Task statement:
Every line below is to be copied exactly, with the pictures left out.

(Stored entries)
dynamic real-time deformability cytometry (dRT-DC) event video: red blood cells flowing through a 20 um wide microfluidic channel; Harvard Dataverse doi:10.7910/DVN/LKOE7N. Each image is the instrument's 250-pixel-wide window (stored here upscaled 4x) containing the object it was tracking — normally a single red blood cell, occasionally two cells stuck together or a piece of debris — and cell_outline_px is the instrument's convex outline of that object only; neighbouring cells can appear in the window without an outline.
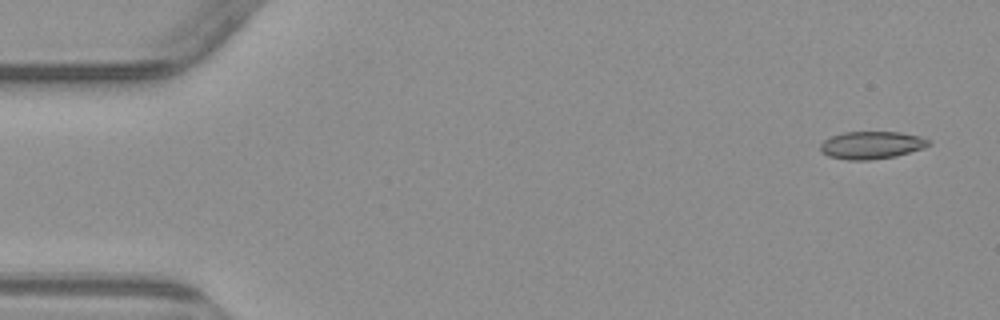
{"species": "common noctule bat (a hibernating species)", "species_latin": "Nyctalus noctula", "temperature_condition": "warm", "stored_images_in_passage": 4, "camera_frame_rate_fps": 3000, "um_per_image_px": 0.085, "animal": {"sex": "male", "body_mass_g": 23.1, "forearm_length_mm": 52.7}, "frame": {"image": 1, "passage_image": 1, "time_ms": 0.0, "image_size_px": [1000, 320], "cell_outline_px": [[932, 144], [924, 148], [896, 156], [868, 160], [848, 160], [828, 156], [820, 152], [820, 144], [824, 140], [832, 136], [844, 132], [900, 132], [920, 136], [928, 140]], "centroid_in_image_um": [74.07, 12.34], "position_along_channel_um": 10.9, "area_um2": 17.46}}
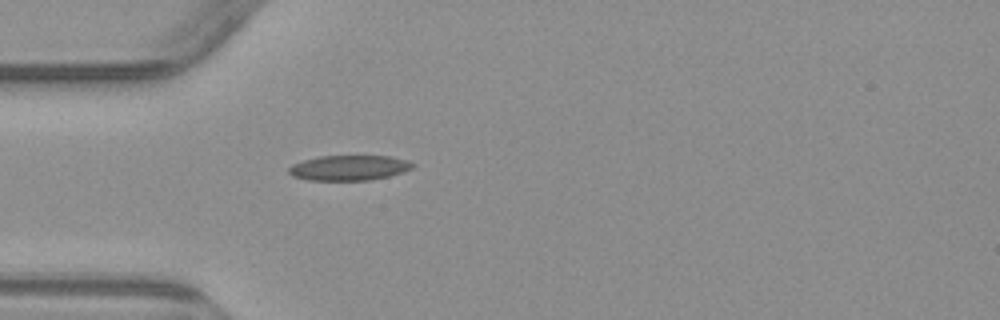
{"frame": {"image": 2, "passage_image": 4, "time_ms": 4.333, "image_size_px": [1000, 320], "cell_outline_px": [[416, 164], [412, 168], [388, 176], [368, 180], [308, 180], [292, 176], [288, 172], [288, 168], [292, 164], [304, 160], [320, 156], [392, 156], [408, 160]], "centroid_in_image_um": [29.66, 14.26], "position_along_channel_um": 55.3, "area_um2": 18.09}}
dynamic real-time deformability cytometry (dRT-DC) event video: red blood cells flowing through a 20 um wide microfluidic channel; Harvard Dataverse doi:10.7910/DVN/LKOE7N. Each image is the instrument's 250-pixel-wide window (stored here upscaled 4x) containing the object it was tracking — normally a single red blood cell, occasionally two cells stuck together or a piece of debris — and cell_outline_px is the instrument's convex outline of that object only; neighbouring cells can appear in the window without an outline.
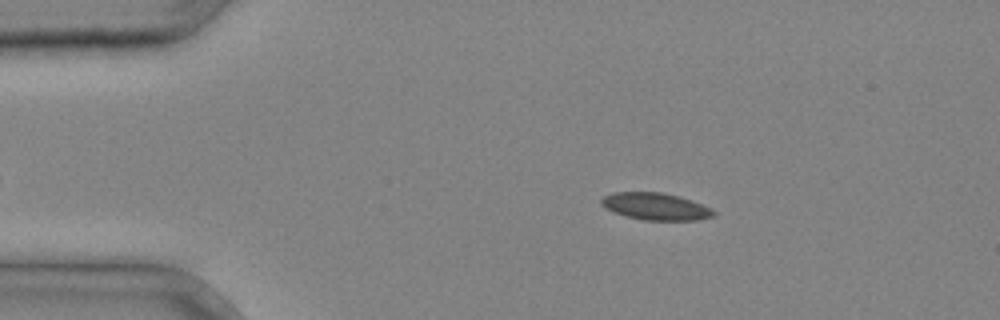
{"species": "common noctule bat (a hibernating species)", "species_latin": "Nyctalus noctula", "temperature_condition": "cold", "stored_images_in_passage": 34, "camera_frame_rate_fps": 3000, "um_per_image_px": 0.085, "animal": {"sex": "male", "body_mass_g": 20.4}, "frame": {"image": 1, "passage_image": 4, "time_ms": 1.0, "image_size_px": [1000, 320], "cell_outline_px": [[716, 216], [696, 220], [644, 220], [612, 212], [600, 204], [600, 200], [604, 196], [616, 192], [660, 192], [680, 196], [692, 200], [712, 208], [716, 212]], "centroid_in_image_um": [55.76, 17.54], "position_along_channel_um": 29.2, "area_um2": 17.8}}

Task solution:
dynamic real-time deformability cytometry (dRT-DC) event video: red blood cells flowing through a 20 um wide microfluidic channel; Harvard Dataverse doi:10.7910/DVN/LKOE7N. Each image is the instrument's 250-pixel-wide window (stored here upscaled 4x) containing the object it was tracking — normally a single red blood cell, occasionally two cells stuck together or a piece of debris — and cell_outline_px is the instrument's convex outline of that object only; neighbouring cells can appear in the window without an outline.
{"species": "common noctule bat (a hibernating species)", "species_latin": "Nyctalus noctula", "temperature_condition": "warm", "stored_images_in_passage": 4, "camera_frame_rate_fps": 3000, "um_per_image_px": 0.085, "animal": {"sex": "male", "body_mass_g": 23.1, "forearm_length_mm": 52.7}, "frame": {"image": 1, "passage_image": 1, "time_ms": 0.0, "image_size_px": [1000, 320], "cell_outline_px": [[932, 144], [924, 148], [896, 156], [868, 160], [848, 160], [828, 156], [820, 152], [820, 144], [824, 140], [832, 136], [844, 132], [900, 132], [920, 136], [928, 140]], "centroid_in_image_um": [74.07, 12.34], "position_along_channel_um": 10.9, "area_um2": 17.46}}
{"frame": {"image": 2, "passage_image": 4, "time_ms": 4.333, "image_size_px": [1000, 320], "cell_outline_px": [[416, 164], [412, 168], [388, 176], [368, 180], [308, 180], [292, 176], [288, 172], [288, 168], [292, 164], [304, 160], [320, 156], [392, 156], [408, 160]], "centroid_in_image_um": [29.66, 14.26], "position_along_channel_um": 55.3, "area_um2": 18.09}}
dynamic real-time deformability cytometry (dRT-DC) event video: red blood cells flowing through a 20 um wide microfluidic channel; Harvard Dataverse doi:10.7910/DVN/LKOE7N. Each image is the instrument's 250-pixel-wide window (stored here upscaled 4x) containing the object it was tracking — normally a single red blood cell, occasionally two cells stuck together or a piece of debris — and cell_outline_px is the instrument's convex outline of that object only; neighbouring cells can appear in the window without an outline.
{"species": "common noctule bat (a hibernating species)", "species_latin": "Nyctalus noctula", "temperature_condition": "cold", "stored_images_in_passage": 34, "camera_frame_rate_fps": 3000, "um_per_image_px": 0.085, "animal": {"sex": "male", "body_mass_g": 20.4}, "frame": {"image": 1, "passage_image": 4, "time_ms": 1.0, "image_size_px": [1000, 320], "cell_outline_px": [[716, 216], [696, 220], [644, 220], [612, 212], [600, 204], [600, 200], [604, 196], [616, 192], [660, 192], [680, 196], [692, 200], [712, 208], [716, 212]], "centroid_in_image_um": [55.76, 17.54], "position_along_channel_um": 29.2, "area_um2": 17.8}}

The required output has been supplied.